▸ **Task to complete**
All of the entries need to be written out again, exactly as they are.

══════════

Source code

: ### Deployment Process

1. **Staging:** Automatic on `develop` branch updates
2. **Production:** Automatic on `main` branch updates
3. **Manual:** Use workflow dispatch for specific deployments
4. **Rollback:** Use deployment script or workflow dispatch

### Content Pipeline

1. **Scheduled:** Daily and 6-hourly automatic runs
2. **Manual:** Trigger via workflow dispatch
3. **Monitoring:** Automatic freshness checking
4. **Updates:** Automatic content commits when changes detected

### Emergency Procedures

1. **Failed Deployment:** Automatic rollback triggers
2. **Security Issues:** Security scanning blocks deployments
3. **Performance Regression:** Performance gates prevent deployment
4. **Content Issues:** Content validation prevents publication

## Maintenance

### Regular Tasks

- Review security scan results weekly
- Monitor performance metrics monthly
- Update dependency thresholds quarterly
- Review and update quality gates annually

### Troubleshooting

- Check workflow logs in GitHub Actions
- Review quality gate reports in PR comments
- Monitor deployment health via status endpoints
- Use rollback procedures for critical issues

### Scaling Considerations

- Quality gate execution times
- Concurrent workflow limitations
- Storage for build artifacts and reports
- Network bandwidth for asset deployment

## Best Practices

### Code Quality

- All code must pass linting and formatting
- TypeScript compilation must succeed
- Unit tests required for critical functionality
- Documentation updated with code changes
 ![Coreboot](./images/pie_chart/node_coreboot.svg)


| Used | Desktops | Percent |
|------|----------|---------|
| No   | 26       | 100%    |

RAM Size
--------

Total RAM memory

══════════

▸ **Reply**
Source code

: ### Deployment Process

1. **Staging:** Automatic on `develop` branch updates
2. **Production:** Automatic on `main` branch updates
3. **Manual:** Use workflow dispatch for specific deployments
4. **Rollback:** Use deployment script or workflow dispatch

### Content Pipeline

1. **Scheduled:** Daily and 6-hourly automatic runs
2. **Manual:** Trigger via workflow dispatch
3. **Monitoring:** Automatic freshness checking
4. **Updates:** Automatic content commits when changes detected

### Emergency Procedures

1. **Failed Deployment:** Automatic rollback triggers
2. **Security Issues:** Security scanning blocks deployments
3. **Performance Regression:** Performance gates prevent deployment
4. **Content Issues:** Content validation prevents publication

## Maintenance

### Regular Tasks

- Review security scan results weekly
- Monitor performance metrics monthly
- Update dependency thresholds quarterly
- Review and update quality gates annually

### Troubleshooting

- Check workflow logs in GitHub Actions
- Review quality gate reports in PR comments
- Monitor deployment health via status endpoints
- Use rollback procedures for critical issues

### Scaling Considerations

- Quality gate execution times
- Concurrent workflow limitations
- Storage for build artifacts and reports
- Network bandwidth for asset deployment

## Best Practices

### Code Quality

- All code must pass linting and formatting
- TypeScript compilation must succeed
- Unit tests required for critical functionality
- Documentation updated with code changes
 ![Coreboot](./images/pie_chart/node_coreboot.svg)


| Used | Desktops | Percent |
|------|----------|---------|
| No   | 26       | 100%    |

RAM Size
--------

Total RAM memory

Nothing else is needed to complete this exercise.